My goal is to convert a 6000-record CSV file into an array, clean and normalize it, so that I can read it into a corpus.Dictionary() to use in doc2bow in Gensim to perform a SparseMatrixSimiliarity query. I was successful in reading in the CSV file at first, and it printed out an array I call "definitions" for each one of the 6000 sub-category record numbers.
f = open('test.csv')
csv_f = csv.reader(f)
definitions = []
for row in csv_f:
definitions.append(row[2])
print(definitions)
But then hit a wall with UTF-8 and ASCII errors. Gensim has "strict" UTF-8 settings.
After several hours spent on Stack Overflow, researching, and trying to apply a few "UTF-8" encoders per the Python CSV documentation, I read that since Python 2.7 doesn't have "out of the box" unicode-encoding using the import csv package, that I could use the codecs package.
I figured that instead of finding every line in my original "definitions" 6000-line array and decoding, that I could take an initial stab at decoding it right off the bat using codecs. However, the below code fails to write anything to my definitions array. Being a newbie, I imagine that I may be using codecs the wrong way, and/or closing the wrong way.

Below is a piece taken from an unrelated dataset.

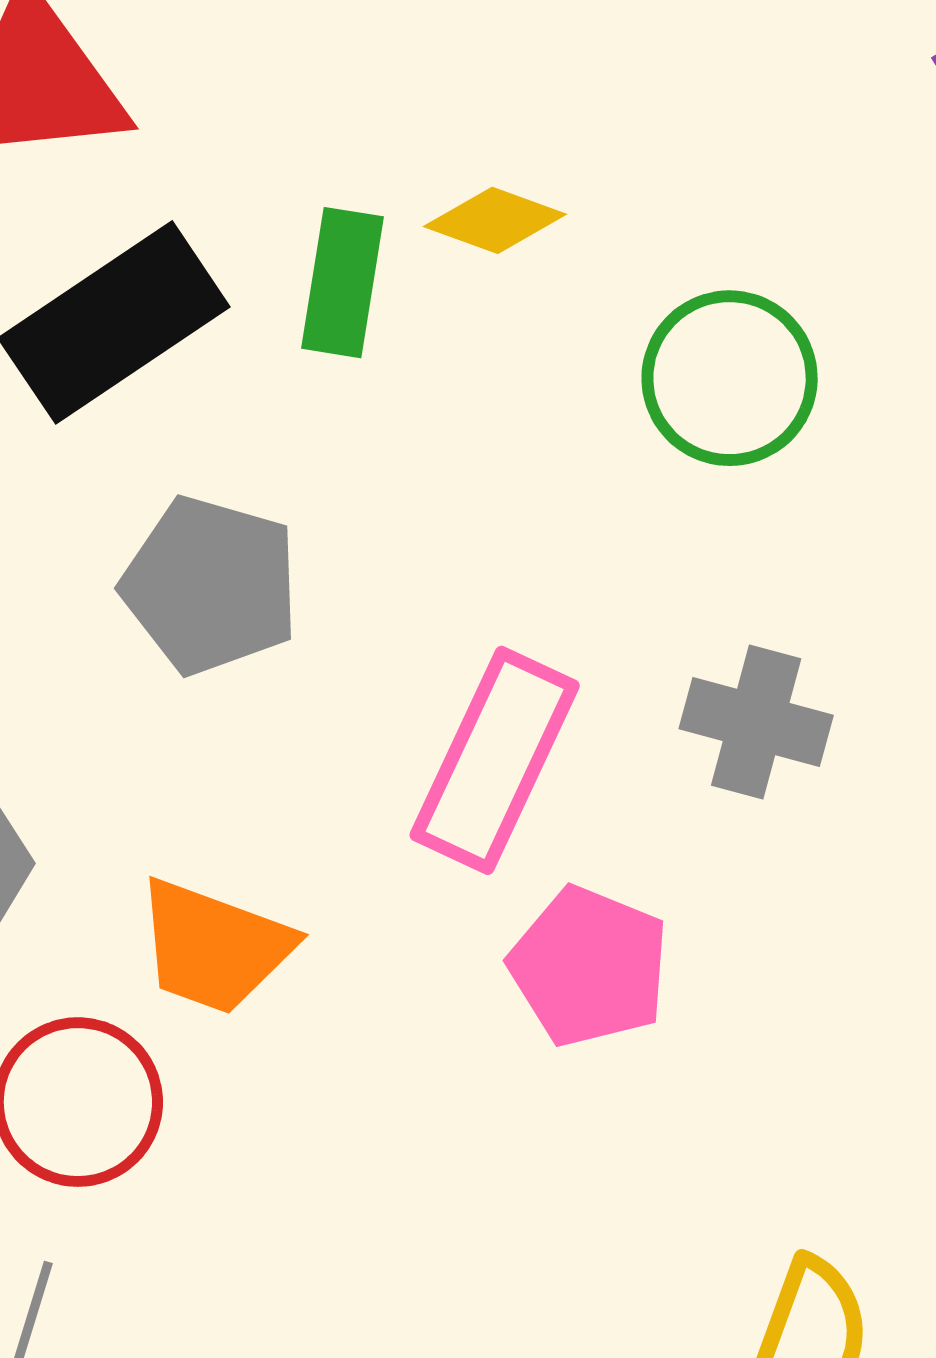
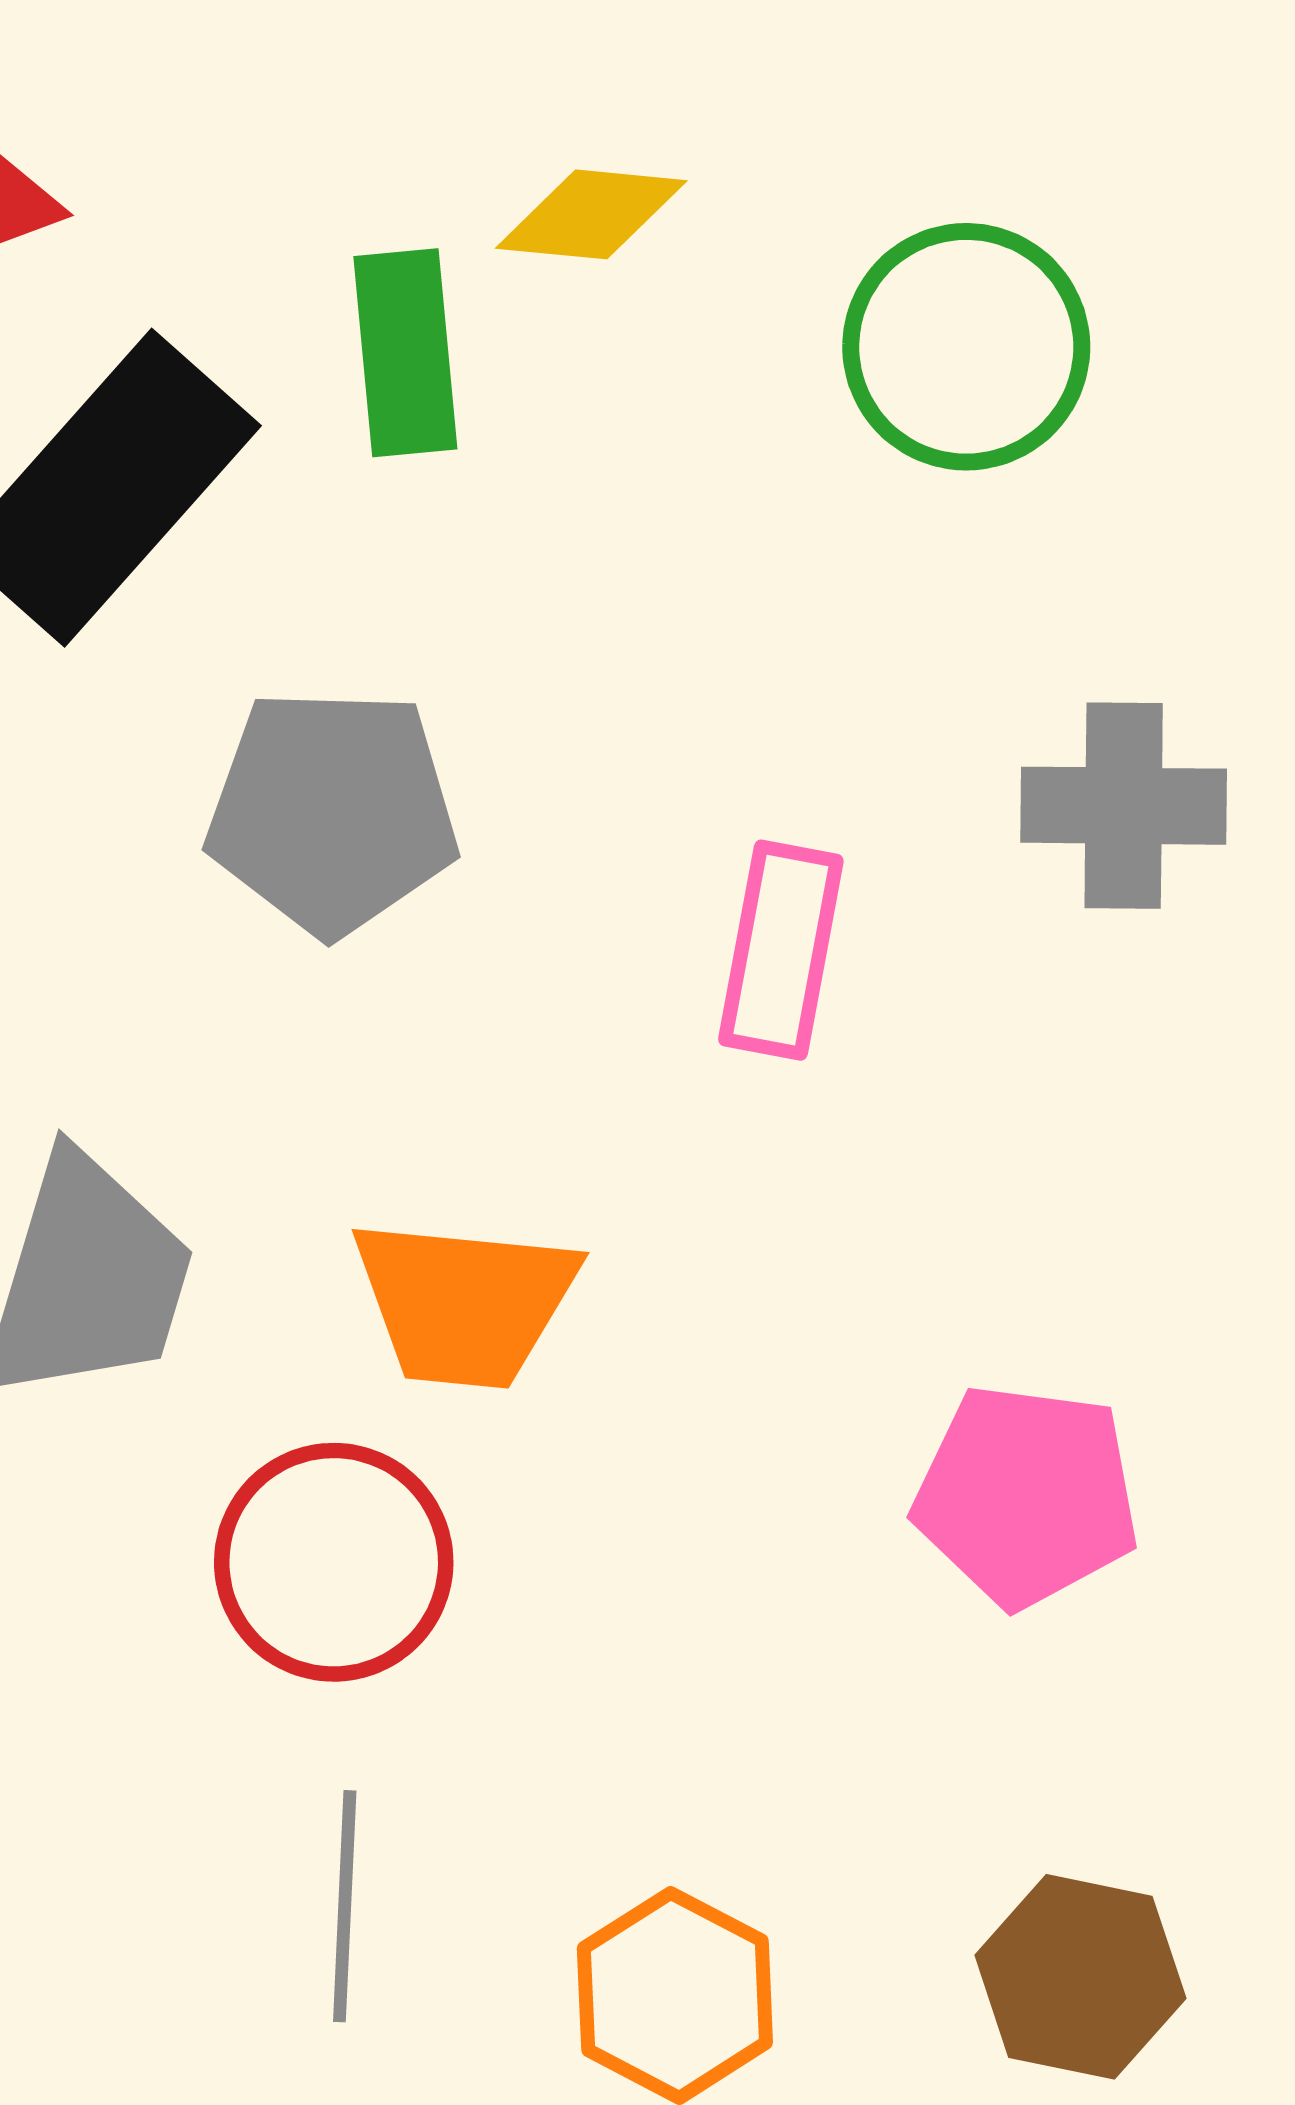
pink rectangle: (495, 760) -> (781, 950), size x0.7
pink pentagon: (589, 967) -> (1026, 1496), moved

with codecs.open('test.csv', 'rb', encoding='utf-8') as f:
csv_f = csv.reader(f)
definitions= []
for row in csv_f:
definitions.append(np.array((array.float(i) for i in l)))
f.close()
print(definitions)
I am a total newbie, apologies for any errors in my description. Learning as I go, really appreciate any feedback and help. Perhaps I'm going about this the wrong way, and welcome any education. Thank you again.